Is there a way using lxml iterparse to skip an element without checking the tag? Take this xml for example:
<root>
<sample>
<tag1>text1</tag1>
<tag2>text2</tag2>
<tag3>text3</tag3>
<tag4>text4</tag4>
</sample>
<sample>
<tag1>text1</tag1>
<tag2>text2</tag2>
<tag3>text3</tag3>
<tag4>text4</tag4>
</sample>
</root>
If I care about tag1
and tag4
, checking tag2
and tag3
will eat up some time. If the file isn't big, it doesn't really matter but if I have a million <sample>
nodes, I could reduce search time some if I don't have to check tag2
nd tag3
. They're always there and I never need them.
using iterparse in lxml
import lxml
xmlfile = 'myfile.xml'
context = etree.iterparse(xmlfile, events('end',), tag='sample')
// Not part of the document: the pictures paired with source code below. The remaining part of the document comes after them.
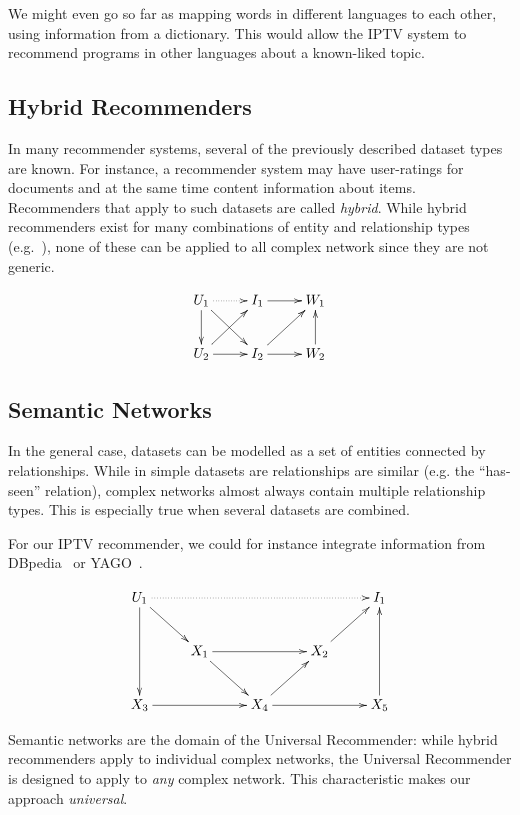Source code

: \documentclass{article}
\begin{document}
We might even go so far as mapping words in different languages to each
other, using information from a dictionary.  This would allow the
IPTV system to recommend programs in other languages about a
known-liked topic. 

\subsection{Hybrid Recommenders}
In many recommender systems, several of the previously described dataset
types are known.  For instance, a recommender system may have
user-ratings for documents and at the same time content information
about items.  Recommenders that apply to such datasets are called
\emph{hybrid}.  While hybrid recommenders exist for many combinations of
entity and relationship types (e.g.~\cite{b335,b30,b379,b426}), none of these can
be applied to all complex network since they are not generic.  

\begin{displaymath}
  \xymatrix{
    U_1 \ar@{.>}[r] \ar[rd] \ar[d] & I_1 \ar[r] & W_1 \\
    U_2 \ar[ru] \ar[r] & I_2 \ar[ru] \ar[r] & W_2 \ar[u] 
  }
\end{displaymath}

\subsection{Semantic Networks}
In the general case, datasets can be modelled as a set of entities
connected by relationships.  While in simple datasets are relationships
are similar (e.g. the ``has-seen'' relation), complex networks almost
always contain multiple relationship types.  This is especially true
when several datasets are combined.  

For our IPTV recommender, we could for instance integrate
information from DBpedia~\cite{b332} or YAGO~\cite{b333}. 

\begin{displaymath}
  \xymatrix{
    U_1 \ar@{.>}[rrrr] \ar[rd] \ar[dd] & & & & I_1 \\
    & X_1 \ar[rr] \ar[rd] & & X_2 \ar[ru]  \\
    X_3 \ar[rr] & & X_4 \ar[ru] \ar[rr] & & X_5 \ar[uu] 
  }
\end{displaymath}

Semantic networks are the domain of the Universal Recommender:  while
hybrid recommenders apply to individual complex networks, the Universal
Recommender is designed to apply to \emph{any} complex network.  This
characteristic makes our approach \emph{universal}.  
\end{document}
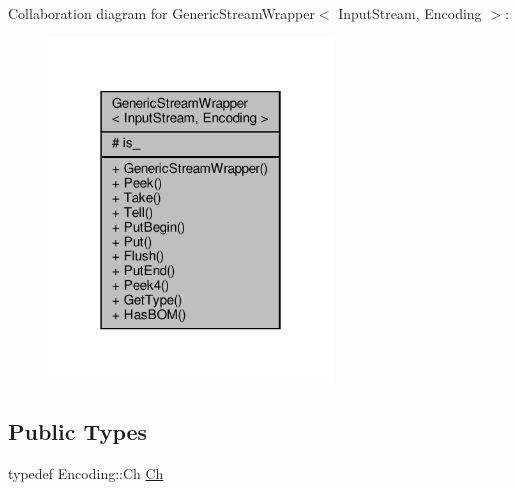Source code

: Collaboration diagram for Generic\+Stream\+Wrapper$<$ Input\+Stream, Encoding $>$\+:
\nopagebreak
\begin{figure}[H]
\begin{center}
\leavevmode
\includegraphics[width=214pt]{classGenericStreamWrapper__coll__graph}
\end{center}
\end{figure}
\subsection*{Public Types}
\begin{DoxyCompactItemize}
\item 
typedef Encoding\+::\+Ch \hyperlink{classGenericStreamWrapper_aef9e89bc4997497315bde1b60e8bb848}{Ch}
\end{DoxyCompactItemize}
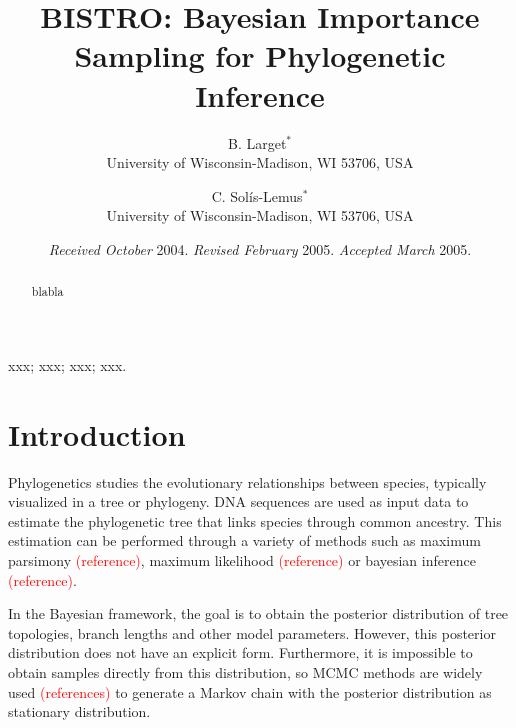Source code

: \documentclass[useAMS,usenatbib]{biom}
\title[BISTRO]{BISTRO: Bayesian Importance Sampling for Phylogenetic Inference}
\author{B. Larget$^{*}$\email{bret.larget@wisc.edu} \\
	   University of Wisconsin-Madison, WI 53706, USA
	   \and
	   C. Sol\'{i}s-Lemus$^{*}$\email{solislemus@wisc.edu}\\
	   University of Wisconsin-Madison, WI 53706, USA
	   }
\newcommand{\falta}[1]{\textcolor{red}{#1}}
\begin{document}
\date{{\it Received October} 2004. {\it Revised February} 2005.\newline
{\it Accepted March} 2005.}

\pagerange{\pageref{firstpage}--\pageref{lastpage}} 



\label{firstpage}


\begin{abstract}
blabla
\end{abstract}

%
%

\begin{keywords}
xxx; xxx; xxx; xxx.
\end{keywords}

\maketitle

\section{Introduction}
\label{s:intro}

Phylogenetics studies the evolutionary relationships between species,
typically visualized in a tree or phylogeny. DNA sequences are used as
input data to estimate the phylogenetic tree that links species
through common ancestry. This estimation can be performed through a
variety of methods such as maximum parsimony \falta{(reference)},
maximum likelihood \falta{(reference)} or bayesian inference
\falta{(reference)}.

In the Bayesian framework, the goal is to obtain the posterior
distribution of tree topologies, branch lengths and other model
parameters. However, this posterior distribution does not have an
explicit form. Furthermore, it is impossible to obtain samples
directly from this distribution, so MCMC methods are widely used
\falta{(references)} to generate a Markov chain with the posterior
distribution as stationary distribution.
\end{document}
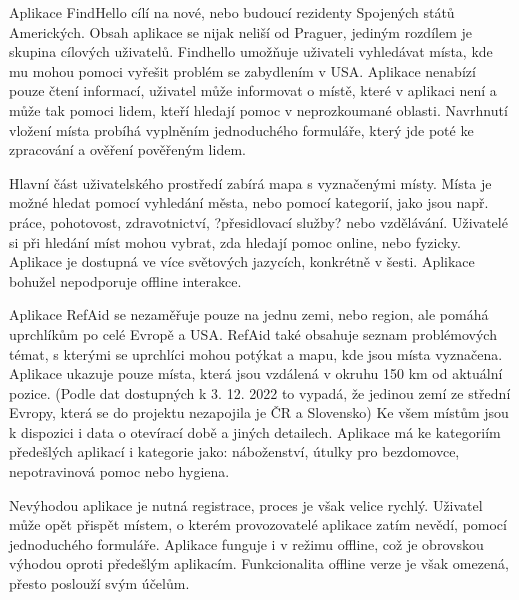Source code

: 








Aplikace FindHello cílí na nové, nebo budoucí rezidenty Spojených států Amerických. Obsah aplikace se nijak neliší od Praguer, jediným rozdílem je skupina cílových uživatelů. Findhello umožňuje uživateli vyhledávat místa, kde mu mohou pomoci vyřešit problém se zabydlením v USA. Aplikace nenabízí pouze čtení informací, uživatel může informovat o místě, které v aplikaci není a může tak pomoci lidem, kteří hledají pomoc v neprozkoumané oblasti. Navrhnutí vložení místa probíhá vyplněním jednoduchého formuláře, který jde poté ke zpracování a ověření pověřeným lidem.
\par
Hlavní část uživatelského prostředí zabírá mapa s vyznačenými místy. Místa je možné hledat pomocí vyhledání města, nebo pomocí kategorií, jako jsou např. práce, pohotovost, zdravotnictví, ?přesidlovací služby? nebo vzdělávání. Uživatelé si při hledání míst mohou vybrat, zda hledají pomoc online, nebo fyzicky. Aplikace je dostupná ve více světových jazycích, konkrétně v šesti. Aplikace bohužel nepodporuje offline interakce.



Aplikace RefAid se nezaměřuje pouze na jednu zemi, nebo region, ale pomáhá uprchlíkům po celé Evropě a USA. RefAid také obsahuje seznam problémových témat, s kterými se uprchlíci mohou potýkat a mapu, kde jsou místa vyznačena. Aplikace ukazuje pouze místa, která jsou vzdálená v okruhu 150 km od aktuální pozice. (Podle dat dostupných k 3. 12. 2022 to vypadá, že jedinou zemí ze střední Evropy, která se do projektu nezapojila je ČR a Slovensko) Ke všem místům jsou k dispozici i data o otevírací době a jiných detailech. Aplikace má ke kategoriím předešlých aplikací i kategorie jako: náboženství, útulky pro bezdomovce, nepotravinová pomoc nebo hygiena.
\par
Nevýhodou aplikace je nutná registrace, proces je však velice rychlý. Uživatel může opět přispět místem, o kterém provozovatelé aplikace zatím nevědí, pomocí jednoduchého formuláře. Aplikace funguje i v režimu offline, což je obrovskou výhodou oproti předešlým aplikacím. Funkcionalita offline verze je však omezená, přesto poslouží svým účelům.


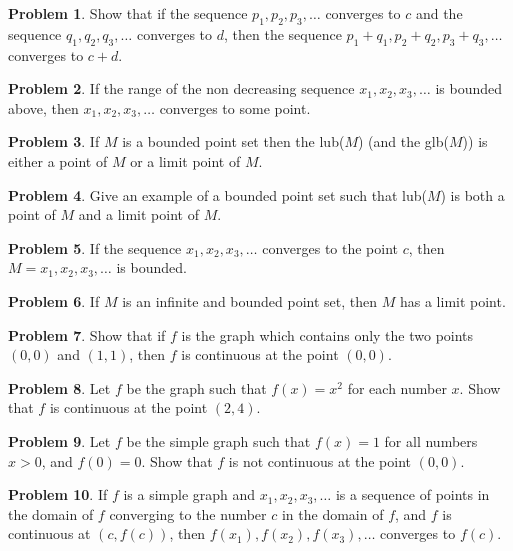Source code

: \documentclass{article}
\theoremstyle{definition}
\newtheorem{problem}{Problem}
\begin{document}
\begin{problem}
Show that if the sequence $p_1, p_2, p_3, \dots$ converges to $c$ and the sequence $q_1, q_2, q_3, \dots$ converges to $d$, then the sequence $p_1 + q_1, p_2 + q_2, p_3 + q_3, \dots$ converges to $c + d$.
\end{problem}

\begin{problem}
If the range of the non decreasing sequence $x_1, x_2, x_3, \dots$ is bounded above, then $x_1, x_2, x_3, \dots$ converges to some point.
\end{problem}

\begin{problem}
If $M$ is a bounded point set then the lub($M$) (and the glb($M$)) is either a point of $M$ or a limit point of $M$.
\end{problem}

\begin{problem}
Give an example of a bounded point set such that lub($M$) is both a point of $M$ and a limit point of $M$.
\end{problem}

\begin{problem}
If the sequence $x_1, x_2, x_3,\dots$ converges to the point $c$, then $M = {x_1, x_2, x_3, \dots}$ is bounded.
\end{problem}

\begin{problem}
If $M$ is an infinite and bounded point set, then $M$ has a limit point.
\end{problem}

\begin{problem}
Show that if $f$ is the graph which contains only the two points $(0,0)$ and $(1,1)$, then $f$ is continuous at the point $(0,0)$.
\end{problem}

\begin{problem}
Let $f$ be the graph such that $f(x) = x^2$ for each number $x$. Show that $f$ is continuous at the point $(2, 4)$.
\end{problem}

\begin{problem}
Let $f$ be the simple graph such that $f(x) = 1$ for all numbers $x > 0$, and $f(0) = 0$. Show that $f$ is not continuous at the point $(0, 0)$.
\end{problem}

\begin{problem}
If $f$ is a simple graph and $x_1, x_2, x_3, \dots$ is a sequence of points in the domain of $f$ converging to the number $c$ in the domain of $f$, and $f$ is continuous at $(c, f(c))$, then $f(x_1), f(x_2), f(x_3), \dots$ converges to $f(c)$.
\end{problem}
\end{document}
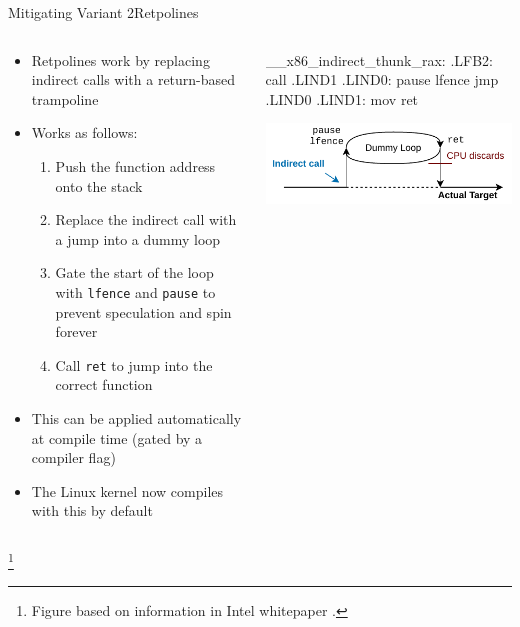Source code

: \documentclass[10pt, dvipsnames, aspectratio=169]{beamer}
\newcommand\ufootnote[1]{%
    \begingroup
        \renewcommand\thefootnote{}\footnote{\hspace{-1.8em}#1}%
        \addtocounter{footnote}{-1}%
    \endgroup
}
\begin{document}
\begingroup
\setwatermark{}
\begin{frame}[c,fragile]{Mitigating Variant 2}{Retpolines}
  \begin{columns}
    \begin{column}[t]{0.5\textwidth}
      \begin{itemize}
        \item Retpolines work by replacing indirect calls with a return-based trampoline
        \item Works as follows:
        \begin{enumerate}
          \item Push the function address onto the stack
          \item Replace the indirect call with a jump into a dummy loop
          \item Gate the start of the loop with {\tt lfence} and {\tt pause} to prevent speculation and spin forever
          \item Call {\tt ret} to jump into the correct function
        \end{enumerate}
        \item This can be applied automatically at compile time (gated by a compiler flag)
        \item The Linux kernel now compiles with this by default
      \end{itemize}
    \end{column}

    \begin{column}[t]{0.5\textwidth}
      \begin{listing}[language=x64,gobble=8,xleftmargin=6em]
        __x86_indirect_thunk_rax:
        .LFB2:
          call	.LIND1
        .LIND0:
          pause
          lfence
          jmp	.LIND0
        .LIND1:
          mov	%
          ret
      \end{listing}
      \vspace{1em}
      \color{black}%
      \includegraphics[width=0.9\columnwidth]{figs/retpoline.pdf}%
    \end{column}
  \end{columns}

  \ufootnote{Figure based on information in Intel whitepaper \cite{intel_retpoline}.}
\end{frame}
\endgroup
\end{document}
for event, elem in context:
for child in elem:
if child.tag == 'tag1'
my_list.append(child.text)
#HERE I'd like to advance the loop twice without checking tag2 and tag3 at all
#something like:
#next(child)
#next(child)
elif child.tag == 'tag4'
my_list.append(child.text)
If you use the tag
arg in iterchildren like you do in iterparse, you can "skip" elements other than tag1
and tag4
.
Example...
from lxml import etree
xmlfile = "myfile.xml"
my_list = []
for event, elem in etree.iterparse(xmlfile, tag="sample"):
for child in elem.iterchildren(tag=["tag1", "tag4"]):
if child.tag == "tag1":
my_list.append(child.text)
elif child.tag == "tag4":
my_list.append(child.text)
print(my_list)
Printed output...
['text1', 'text4', 'text1', 'text4']